In Sicilia 1 minore su 4 vive in condizioni di povertà: le differenze col resto d'Italia - QdS

In Sicilia 1 minore su 4 vive in condizioni di povertà: le differenze col resto d’Italia

In Sicilia 1 minore su 4 vive in condizioni di povertà: le differenze col resto d’Italia

lunedì 15 Novembre 2021

In Sicilia solo 1 bambino su 16 (5,9%) usufruisce di asili nido o servizi integrativi per l'infanzia finanziati dai Comuni. L'Isola lontana dalla media nazionale nel report di Save The Children

La Sicilia conferma con valori ben al di sotto della media nazionale la fotografia in negativo dell’infanzia: più di 1 minore su 4 vive in condizioni di povertà relativa.

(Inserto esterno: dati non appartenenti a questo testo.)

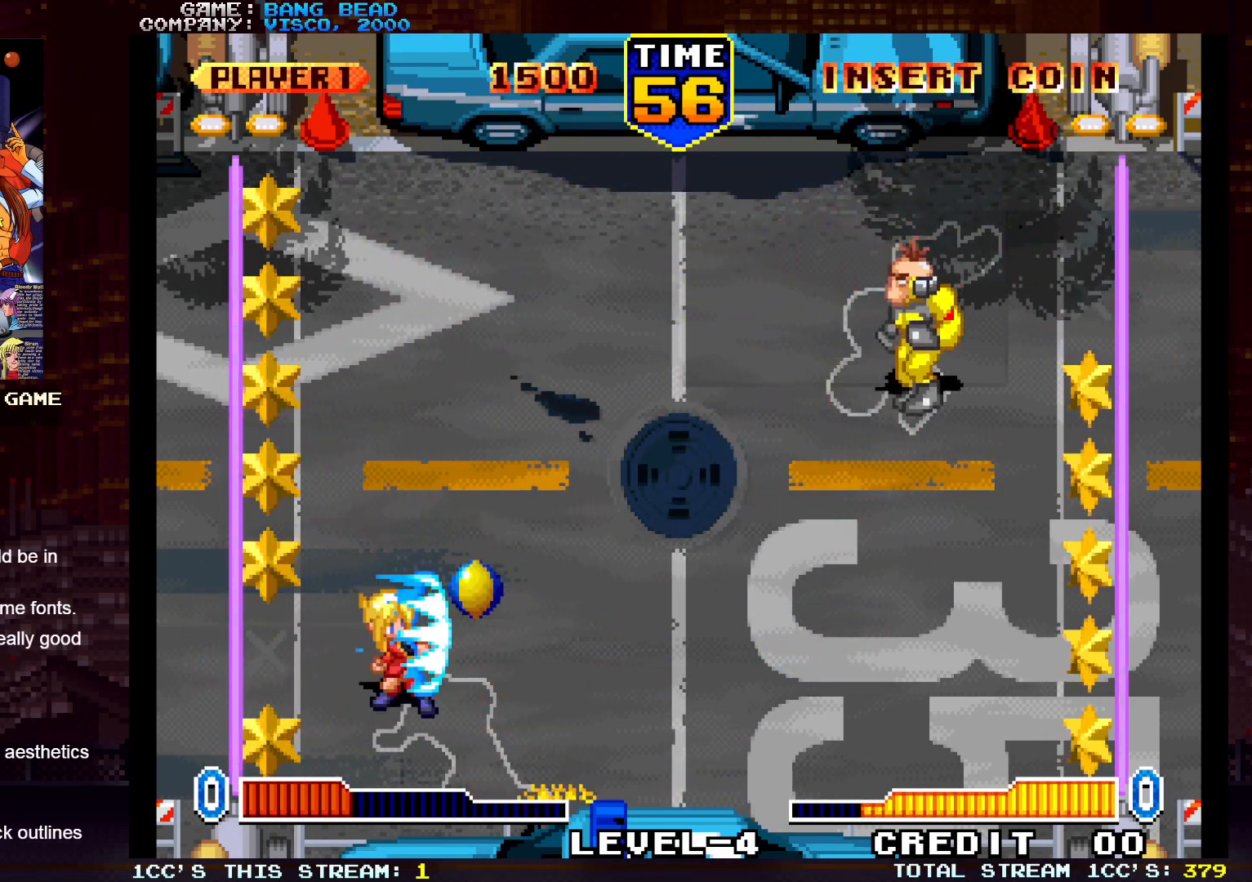
{"dt_ms": 500, "buttons": [], "left_stick": "center", "events": [[117, "SQUARE", "up"], [133, "left_stick", "up"], [183, "left_stick", "up-left"], [350, "left_stick", "center"]]}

Il report di Save the Children

Gli “early school leavers” – cioè ragazzi tra i 18 e i 24 anni che non studiano e non hanno concluso il ciclo d’istruzione – sono il 19,4% e i NEET – giovani tra i 15 e i 29 anni che non lavorano, non studiano e non sono inseriti in alcun percorso di formazione – raggiungono addirittura il 37,5%. Se già rispetto alle percentuali medie in Italia (rispettivamente 13,1% e 23,3%) questi numeri sono indice di un fenomeno preoccupante, il confronto con le medie europee segna un solco ancora più profondo (9,9% e 13,7%).

La fotografia scattata nella XII edizione dell’Atlante dell’infanzia a rischio, dal titolo “Il futuro è già qui”, diffuso a pochi giorni dalla Giornata mondiale dell’Infanzia e dell’Adolescenza da Save the Children – l’Organizzazione internazionale che da oltre 100 anni lotta per salvare le bambine e i bambini a rischio e garantire loro un futuro – è quella di giovani generazioni su cui non si è investito a sufficienza, che, a causa della pandemia da Covid-19, hanno perso mesi di scuola, hanno sofferto l’isolamento e la perdita di relazioni, e a cui è urgente fornire risposte concrete.

In Italia

La pubblicazione, a cura di Vichi De Marchi ed edita da Ponte alle Grazie, racconta un’Italia ogni giorno più vecchia, ingabbiata nelle diseguaglianze sociali, economiche e geografiche, in cui i minori sono sempre più poveri, non vengono considerati come il capitale più prezioso per il futuro del paese, non vengono ascoltati.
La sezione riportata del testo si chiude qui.